* [Aim of the task] Please continue the article on global price management in the pharmaceutical industry, picking up right after its last sentence.

* [Reading text]
By Arnaud Grunwald, Model N
Faced with the challenges of price erosion, falling sales and dwindling product pipelines the pharmaceutical industry is learning how to mobilize itself for a fight back. In this campaign to maintain margins throughout the lifecycle of products, global price management (GPM) is increasingly seen as the weapon of choice. Its benefits are apparent to anyone who cares to look at the evidence. Yet despite this, most manufacturers have not thought properly about GPM and the dramatic effect it can have in countering the effects of international reference pricing - the benchmarking of a product by reference to its price in other countries.
A recent poll of 500 senior pharmaceutical executives showed that in nearly 60 per cent of businesses the challenges and economic effects of global pricing are not well understood. Although companies recognize that changing price dynamics are creating serious challenges to product launch plans and are eroding prices before patents end, many have yet to address revenue life-cycle management as a strategic investment issue. So the mobilization of any company will have to start at boardroom-level.
The business case for investment in GPM relies on metrics for key drivers in line with a detailed analysis of existing implementations. These include quantifying revenue and margin benefits, the cost of managing the process and other qualitative gains. Who would turn their nose up at halving response times to pricing events or gaining significant improvements in price-volume correlation? GPM has been shown to have remarkable power to boost pricing administration efficiency by between 40 and 70%. Fines and claw-back for misreporting have also shown marked declines as a result of its deployment.
And not least among the technology’s benefits is enhanced predictability, with the accuracy of price and revenue forecasting and mandatory reporting compliance boosted by anything between 80 and 90%. Once the board have understood this and are 100% behind GPM, the next essential requirement is good, high quality data from all markets. Unless everyone in the company buys in and understands its pivotal role, attempts to manage the cross-border ramifications of reference pricing are going to be severely hampered. A successful GPM strategy does not simply require a technological overhaul, it must be accompanied by a shift in attitudes within a company – particularly with regard to data quality. The pricing manager in one country must understand the benefits of keeping local price information up to date and wholly accurate.

* [The data]
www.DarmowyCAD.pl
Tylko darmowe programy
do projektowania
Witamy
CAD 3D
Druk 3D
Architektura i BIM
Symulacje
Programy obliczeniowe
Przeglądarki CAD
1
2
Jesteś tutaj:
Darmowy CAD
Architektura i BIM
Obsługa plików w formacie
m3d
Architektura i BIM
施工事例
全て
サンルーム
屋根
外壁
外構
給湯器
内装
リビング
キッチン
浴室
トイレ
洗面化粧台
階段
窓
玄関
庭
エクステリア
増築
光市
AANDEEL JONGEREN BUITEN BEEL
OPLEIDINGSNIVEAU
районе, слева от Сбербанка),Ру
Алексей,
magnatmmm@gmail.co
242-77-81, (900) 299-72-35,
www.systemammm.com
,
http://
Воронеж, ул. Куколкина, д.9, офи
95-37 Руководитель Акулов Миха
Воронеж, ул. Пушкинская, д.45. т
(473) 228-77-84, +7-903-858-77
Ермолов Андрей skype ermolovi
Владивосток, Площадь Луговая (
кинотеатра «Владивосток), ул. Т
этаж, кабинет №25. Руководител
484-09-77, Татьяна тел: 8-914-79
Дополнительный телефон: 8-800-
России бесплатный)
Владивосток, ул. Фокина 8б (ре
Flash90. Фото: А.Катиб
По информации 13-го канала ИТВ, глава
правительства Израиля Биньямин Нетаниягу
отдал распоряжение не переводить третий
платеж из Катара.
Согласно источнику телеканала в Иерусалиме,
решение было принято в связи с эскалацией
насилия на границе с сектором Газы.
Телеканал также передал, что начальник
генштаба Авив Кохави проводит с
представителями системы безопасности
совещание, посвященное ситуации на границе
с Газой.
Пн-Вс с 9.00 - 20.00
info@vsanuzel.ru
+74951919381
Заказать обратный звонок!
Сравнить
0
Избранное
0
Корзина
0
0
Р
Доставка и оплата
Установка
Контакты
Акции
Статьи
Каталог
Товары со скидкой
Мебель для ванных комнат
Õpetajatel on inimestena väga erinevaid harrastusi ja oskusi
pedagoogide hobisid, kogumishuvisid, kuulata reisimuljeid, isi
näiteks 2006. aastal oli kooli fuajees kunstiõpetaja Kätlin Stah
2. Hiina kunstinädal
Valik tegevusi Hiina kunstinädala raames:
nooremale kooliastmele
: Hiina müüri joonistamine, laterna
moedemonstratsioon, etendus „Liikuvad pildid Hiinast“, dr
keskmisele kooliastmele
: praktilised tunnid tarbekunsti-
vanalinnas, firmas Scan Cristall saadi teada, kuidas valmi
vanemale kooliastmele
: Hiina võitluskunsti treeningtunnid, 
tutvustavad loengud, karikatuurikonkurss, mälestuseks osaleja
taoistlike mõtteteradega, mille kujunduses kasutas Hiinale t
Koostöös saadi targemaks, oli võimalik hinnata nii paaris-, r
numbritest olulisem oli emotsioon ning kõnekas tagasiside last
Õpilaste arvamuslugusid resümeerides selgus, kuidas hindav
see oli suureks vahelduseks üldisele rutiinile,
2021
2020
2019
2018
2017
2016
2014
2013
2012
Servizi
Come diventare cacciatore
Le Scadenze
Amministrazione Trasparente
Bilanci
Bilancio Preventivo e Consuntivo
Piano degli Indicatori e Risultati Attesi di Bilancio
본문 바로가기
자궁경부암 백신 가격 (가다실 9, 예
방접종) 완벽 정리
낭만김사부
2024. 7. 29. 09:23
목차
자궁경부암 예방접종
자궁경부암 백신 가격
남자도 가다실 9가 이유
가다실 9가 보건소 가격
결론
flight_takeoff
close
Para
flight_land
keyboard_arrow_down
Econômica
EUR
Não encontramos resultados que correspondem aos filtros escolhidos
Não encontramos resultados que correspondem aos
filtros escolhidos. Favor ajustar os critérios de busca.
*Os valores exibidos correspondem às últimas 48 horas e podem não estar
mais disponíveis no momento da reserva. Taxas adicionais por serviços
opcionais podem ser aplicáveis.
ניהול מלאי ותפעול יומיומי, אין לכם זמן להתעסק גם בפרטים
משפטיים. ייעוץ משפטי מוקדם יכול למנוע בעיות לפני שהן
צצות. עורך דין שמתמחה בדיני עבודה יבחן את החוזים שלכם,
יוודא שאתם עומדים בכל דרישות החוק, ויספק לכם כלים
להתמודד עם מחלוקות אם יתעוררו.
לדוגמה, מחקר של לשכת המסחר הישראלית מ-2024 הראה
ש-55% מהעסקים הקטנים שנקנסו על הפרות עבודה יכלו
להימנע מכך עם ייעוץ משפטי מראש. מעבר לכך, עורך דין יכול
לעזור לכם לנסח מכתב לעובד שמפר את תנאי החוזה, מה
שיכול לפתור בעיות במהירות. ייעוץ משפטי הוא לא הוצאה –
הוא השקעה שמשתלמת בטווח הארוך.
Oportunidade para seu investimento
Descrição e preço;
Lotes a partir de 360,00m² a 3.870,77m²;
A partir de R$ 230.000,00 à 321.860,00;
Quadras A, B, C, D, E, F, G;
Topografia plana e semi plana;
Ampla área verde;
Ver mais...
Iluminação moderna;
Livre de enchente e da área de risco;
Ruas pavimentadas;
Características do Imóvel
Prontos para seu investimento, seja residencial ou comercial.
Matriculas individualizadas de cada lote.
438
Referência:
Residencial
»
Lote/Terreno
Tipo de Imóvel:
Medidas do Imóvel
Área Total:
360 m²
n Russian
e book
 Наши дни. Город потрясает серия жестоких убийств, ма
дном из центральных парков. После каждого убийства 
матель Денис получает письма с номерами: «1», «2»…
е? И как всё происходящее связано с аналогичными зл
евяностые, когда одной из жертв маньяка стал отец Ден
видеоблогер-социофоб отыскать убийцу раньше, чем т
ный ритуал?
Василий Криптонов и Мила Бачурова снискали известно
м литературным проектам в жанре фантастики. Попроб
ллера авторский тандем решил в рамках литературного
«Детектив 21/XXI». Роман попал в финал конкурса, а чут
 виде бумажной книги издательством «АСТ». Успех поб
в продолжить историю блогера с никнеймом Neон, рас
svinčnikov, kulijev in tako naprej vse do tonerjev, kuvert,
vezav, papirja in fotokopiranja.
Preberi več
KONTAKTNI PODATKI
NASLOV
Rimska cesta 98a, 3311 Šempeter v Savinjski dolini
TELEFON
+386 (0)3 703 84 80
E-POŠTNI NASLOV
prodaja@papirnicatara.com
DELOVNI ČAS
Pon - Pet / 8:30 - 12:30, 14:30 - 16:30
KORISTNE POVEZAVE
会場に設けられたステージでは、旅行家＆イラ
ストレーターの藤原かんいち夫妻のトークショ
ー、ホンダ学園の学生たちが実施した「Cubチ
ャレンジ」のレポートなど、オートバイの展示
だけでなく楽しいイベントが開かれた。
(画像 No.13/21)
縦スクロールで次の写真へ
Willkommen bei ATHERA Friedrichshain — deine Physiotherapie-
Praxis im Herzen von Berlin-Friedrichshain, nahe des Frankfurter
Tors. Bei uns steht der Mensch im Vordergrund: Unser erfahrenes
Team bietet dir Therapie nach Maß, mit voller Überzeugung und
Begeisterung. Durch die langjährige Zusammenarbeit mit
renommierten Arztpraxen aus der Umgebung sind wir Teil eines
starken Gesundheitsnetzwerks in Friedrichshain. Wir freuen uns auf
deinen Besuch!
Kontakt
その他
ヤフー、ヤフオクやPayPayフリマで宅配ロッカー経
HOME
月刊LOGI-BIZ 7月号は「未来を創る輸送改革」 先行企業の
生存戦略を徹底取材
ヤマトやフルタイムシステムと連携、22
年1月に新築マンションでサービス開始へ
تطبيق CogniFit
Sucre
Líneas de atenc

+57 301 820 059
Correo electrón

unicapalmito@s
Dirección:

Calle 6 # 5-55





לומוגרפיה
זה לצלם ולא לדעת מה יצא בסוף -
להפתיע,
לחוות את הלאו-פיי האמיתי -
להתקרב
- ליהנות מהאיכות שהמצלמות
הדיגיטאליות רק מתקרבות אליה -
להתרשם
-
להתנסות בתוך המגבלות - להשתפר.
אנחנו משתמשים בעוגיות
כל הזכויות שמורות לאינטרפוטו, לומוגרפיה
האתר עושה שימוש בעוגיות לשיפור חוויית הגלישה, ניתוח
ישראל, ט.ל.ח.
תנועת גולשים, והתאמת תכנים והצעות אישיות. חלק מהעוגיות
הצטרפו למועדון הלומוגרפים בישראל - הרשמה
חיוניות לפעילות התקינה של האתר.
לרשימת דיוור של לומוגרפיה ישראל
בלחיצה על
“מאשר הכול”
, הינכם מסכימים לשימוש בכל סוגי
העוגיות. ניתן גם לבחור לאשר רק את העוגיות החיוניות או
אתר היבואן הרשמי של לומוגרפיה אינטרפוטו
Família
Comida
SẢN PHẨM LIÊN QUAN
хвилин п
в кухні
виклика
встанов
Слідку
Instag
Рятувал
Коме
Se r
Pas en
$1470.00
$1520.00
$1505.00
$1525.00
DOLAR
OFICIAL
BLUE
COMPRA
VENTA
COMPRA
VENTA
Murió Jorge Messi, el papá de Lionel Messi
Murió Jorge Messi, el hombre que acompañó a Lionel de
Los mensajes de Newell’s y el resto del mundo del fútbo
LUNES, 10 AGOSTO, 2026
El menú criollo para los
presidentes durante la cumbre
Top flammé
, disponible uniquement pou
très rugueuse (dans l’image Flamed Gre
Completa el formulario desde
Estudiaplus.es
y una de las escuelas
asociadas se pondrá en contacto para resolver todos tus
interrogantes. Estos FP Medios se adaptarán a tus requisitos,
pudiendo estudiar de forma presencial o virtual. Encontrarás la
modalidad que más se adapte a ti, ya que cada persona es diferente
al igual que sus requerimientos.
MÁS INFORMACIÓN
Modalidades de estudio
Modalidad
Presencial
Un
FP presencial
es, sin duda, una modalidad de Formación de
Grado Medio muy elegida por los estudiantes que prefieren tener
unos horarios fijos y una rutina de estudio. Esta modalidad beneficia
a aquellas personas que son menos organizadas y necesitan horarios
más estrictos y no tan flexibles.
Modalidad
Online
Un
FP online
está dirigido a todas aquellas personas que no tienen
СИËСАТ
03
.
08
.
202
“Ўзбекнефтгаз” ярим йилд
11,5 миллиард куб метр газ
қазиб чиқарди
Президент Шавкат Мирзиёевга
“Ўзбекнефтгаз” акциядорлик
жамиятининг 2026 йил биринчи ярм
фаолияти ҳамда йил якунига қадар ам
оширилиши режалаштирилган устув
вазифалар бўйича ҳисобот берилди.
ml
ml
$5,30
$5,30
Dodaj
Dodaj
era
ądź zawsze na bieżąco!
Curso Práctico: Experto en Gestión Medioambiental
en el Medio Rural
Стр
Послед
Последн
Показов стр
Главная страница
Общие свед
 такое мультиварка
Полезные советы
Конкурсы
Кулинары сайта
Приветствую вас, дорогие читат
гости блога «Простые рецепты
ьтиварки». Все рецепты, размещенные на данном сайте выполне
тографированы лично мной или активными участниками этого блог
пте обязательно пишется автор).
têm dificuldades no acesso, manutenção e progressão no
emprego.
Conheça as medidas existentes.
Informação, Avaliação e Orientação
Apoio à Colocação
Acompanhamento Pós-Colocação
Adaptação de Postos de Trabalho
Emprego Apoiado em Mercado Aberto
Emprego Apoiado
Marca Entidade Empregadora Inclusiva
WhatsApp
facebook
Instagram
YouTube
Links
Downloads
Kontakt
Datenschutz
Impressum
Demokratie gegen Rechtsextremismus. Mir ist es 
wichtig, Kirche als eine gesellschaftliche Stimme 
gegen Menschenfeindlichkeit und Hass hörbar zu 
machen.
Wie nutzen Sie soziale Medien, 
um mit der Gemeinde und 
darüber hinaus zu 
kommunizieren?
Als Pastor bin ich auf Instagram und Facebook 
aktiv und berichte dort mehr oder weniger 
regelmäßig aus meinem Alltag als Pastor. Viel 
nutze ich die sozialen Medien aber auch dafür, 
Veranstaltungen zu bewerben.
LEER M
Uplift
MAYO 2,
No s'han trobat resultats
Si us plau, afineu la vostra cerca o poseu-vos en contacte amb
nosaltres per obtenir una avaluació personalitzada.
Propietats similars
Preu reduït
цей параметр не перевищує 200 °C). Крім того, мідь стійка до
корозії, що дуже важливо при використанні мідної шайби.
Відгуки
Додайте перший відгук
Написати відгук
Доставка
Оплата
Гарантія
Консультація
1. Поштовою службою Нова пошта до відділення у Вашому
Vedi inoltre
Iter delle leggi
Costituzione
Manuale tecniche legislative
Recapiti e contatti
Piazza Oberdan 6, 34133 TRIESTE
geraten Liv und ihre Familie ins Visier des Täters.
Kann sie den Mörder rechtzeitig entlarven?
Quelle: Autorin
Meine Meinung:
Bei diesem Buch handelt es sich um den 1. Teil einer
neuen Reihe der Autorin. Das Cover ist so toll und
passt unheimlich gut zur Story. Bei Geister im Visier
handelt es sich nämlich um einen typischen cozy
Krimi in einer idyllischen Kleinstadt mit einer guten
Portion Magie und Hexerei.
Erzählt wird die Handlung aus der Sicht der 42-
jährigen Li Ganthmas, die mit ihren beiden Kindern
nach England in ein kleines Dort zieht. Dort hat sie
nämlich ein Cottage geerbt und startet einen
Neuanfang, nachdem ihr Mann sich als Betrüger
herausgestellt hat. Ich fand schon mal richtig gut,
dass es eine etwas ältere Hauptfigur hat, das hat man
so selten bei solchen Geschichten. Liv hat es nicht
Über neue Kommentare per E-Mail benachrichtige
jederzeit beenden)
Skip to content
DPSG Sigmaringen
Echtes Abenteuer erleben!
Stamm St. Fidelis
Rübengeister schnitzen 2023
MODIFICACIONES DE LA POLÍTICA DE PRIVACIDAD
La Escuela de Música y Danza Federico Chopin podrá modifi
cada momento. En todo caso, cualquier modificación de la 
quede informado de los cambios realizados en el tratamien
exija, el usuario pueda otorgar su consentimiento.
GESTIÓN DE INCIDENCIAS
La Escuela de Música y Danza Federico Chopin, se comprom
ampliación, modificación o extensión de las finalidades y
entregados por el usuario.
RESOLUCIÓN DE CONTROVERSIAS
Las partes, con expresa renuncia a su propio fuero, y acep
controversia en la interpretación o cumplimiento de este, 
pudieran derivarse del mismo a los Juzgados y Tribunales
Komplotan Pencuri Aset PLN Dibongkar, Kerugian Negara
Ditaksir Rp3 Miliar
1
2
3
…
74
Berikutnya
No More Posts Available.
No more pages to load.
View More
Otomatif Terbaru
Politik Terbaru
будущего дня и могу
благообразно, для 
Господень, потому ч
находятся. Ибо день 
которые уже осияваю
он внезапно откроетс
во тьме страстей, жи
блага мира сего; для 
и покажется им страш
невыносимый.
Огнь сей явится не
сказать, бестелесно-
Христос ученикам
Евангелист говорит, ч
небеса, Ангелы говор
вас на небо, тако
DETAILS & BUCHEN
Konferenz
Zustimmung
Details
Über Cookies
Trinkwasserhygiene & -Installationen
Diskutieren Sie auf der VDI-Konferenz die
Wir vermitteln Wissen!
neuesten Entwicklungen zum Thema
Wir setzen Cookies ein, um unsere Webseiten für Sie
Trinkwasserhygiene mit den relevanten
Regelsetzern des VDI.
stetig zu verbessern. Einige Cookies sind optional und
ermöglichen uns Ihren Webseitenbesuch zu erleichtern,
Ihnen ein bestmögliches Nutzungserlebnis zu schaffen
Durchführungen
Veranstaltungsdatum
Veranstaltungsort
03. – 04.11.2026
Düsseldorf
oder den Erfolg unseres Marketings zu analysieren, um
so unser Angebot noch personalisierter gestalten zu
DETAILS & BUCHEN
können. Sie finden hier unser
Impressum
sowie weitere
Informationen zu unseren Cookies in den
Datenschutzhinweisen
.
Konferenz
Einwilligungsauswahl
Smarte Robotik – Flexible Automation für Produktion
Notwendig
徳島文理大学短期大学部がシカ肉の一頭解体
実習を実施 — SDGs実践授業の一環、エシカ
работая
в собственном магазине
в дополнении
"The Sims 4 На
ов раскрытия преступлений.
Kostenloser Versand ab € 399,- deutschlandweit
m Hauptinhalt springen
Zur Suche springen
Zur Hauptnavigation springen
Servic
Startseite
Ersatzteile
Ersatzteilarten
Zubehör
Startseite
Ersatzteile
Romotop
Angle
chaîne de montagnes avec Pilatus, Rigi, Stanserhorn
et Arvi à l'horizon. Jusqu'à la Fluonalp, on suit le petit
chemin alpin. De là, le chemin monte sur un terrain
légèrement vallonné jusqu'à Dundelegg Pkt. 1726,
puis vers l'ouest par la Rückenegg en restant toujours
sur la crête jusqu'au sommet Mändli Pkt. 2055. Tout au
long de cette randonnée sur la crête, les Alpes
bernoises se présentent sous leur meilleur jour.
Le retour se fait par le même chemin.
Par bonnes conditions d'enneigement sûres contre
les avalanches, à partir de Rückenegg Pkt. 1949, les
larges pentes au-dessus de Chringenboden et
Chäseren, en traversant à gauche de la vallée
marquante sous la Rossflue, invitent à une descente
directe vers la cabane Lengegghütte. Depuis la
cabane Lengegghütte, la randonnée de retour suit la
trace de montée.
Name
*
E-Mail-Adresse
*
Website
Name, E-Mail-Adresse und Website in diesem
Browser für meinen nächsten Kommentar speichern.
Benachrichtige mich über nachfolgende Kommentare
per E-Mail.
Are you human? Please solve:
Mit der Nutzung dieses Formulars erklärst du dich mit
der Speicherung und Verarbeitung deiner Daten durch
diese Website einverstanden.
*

* [Output of the task]
What develops is a solution that encompasses all aspects of data management, approvals, reporting and analytics at every stage in the product lifecycle, ensuring consistency, transparency and collaboration. But before GPM is adopted, a technology dump may have to take place, ditching old approaches that lack vision or are based on immensely cumbersome spreadsheets or high-cost home-grown solutions.
By using the right platform and processes, regional affiliates will work together to avoid the potential pitfalls of pricing decisions being made in a data vacuum. Metrics are also available that make it easy to identify the level of price erosion before and after implementation, building confidence and acceptance of GPM.
Once the correct data is assembled, modelling becomes far more sophisticated, allowing manufacturers to explore scenarios around the potential impact of different target prices in various markets, as well as price changes over time and the effect of listing and delisting products. It is important to have a structured global approach as the basis for pricing, just as launch sequences need to be timed perfectly if profits are to be maximized over the longer term.
Through these means, everyone within the business who needs to know can understand which strategies are working and which are eroding prices. On the other hand, the inclusion of a price approvals mechanism within the system eliminates maverick, unauthorized price changes. Regional teams will be able to see the global picture before they make any decisions.
With GPM in place, the business will be quicker on its feet, enjoying better strategy formulation, increased collaboration, reduced financial and reputational risk and all in all, greater management credibility.